Supermarkets account for more than two-thirds of Australia’s $4.7 billion bread market, according to the latest findings from Roy Morgan Research.
The research found 72.3 per cent of surveyed Australian grocery buyers bought bread in any given seven-day period last year, spending an average of $8.20 each.
Shoppers favoured Coles (26.1 per cent) and Woolworths (25.8 per cent) almost equally in terms of total dollar market share, well ahead of IGA and Foodland (8.4 per cent) and ALDI (six per cent). Of these shoppers, those who buy bread at Woolworths spend the highest average weekly amount ($5.90), followed by IGA/Foodland bread buyers ($5.80), Coles ($5.70) and ALDI ($4.40).
Bread shops and bakeries account for 25.5 per cent of total weekly dollars spent by respondents on bread, down from 26.9 per cent in 2015. Despite country bakeries having a reputation for their especially tasty fare, grocery buyers in country/ regional Australia are less likely than capital-city dwellers to buy their bread from a bakery, and slightly more likely to buy it from a supermarket.
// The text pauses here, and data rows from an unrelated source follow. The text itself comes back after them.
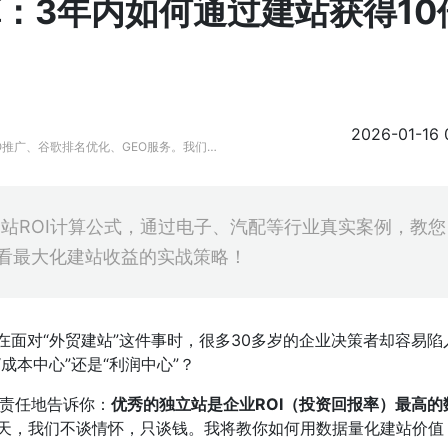
：3年内如何通过建站获得10
2026-01-16 
O推广、谷歌排名优化、GEO服务。我们擅
ogle SEO、GEO优化解决方案，助力品
站ROI计算公式，通过电子、汽配等行业真实案例，教您
查看最大化建站收益的实战策略！
面对“外贸建站”这件事时，很多30多岁的企业决策者却容易陷
成本中心”还是“利润中心”？
负责任地告诉你：
优秀的独立站是企业ROI（投资回报率）最高的
今天，我们不谈情怀，只谈钱。我将教你如何用数据量化建站价值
Roy Morgan Research Industry Communications Director Norman Morris says grocery buyers who buy bread at bread shops are almost 20 per cent more likely than the average shopper to trust well-known brands better than the stores’ own, seven per cent more likely to believe that quality is more important than price, and 13 per cent more likely to avoid both genetically modified food and food with additives in it.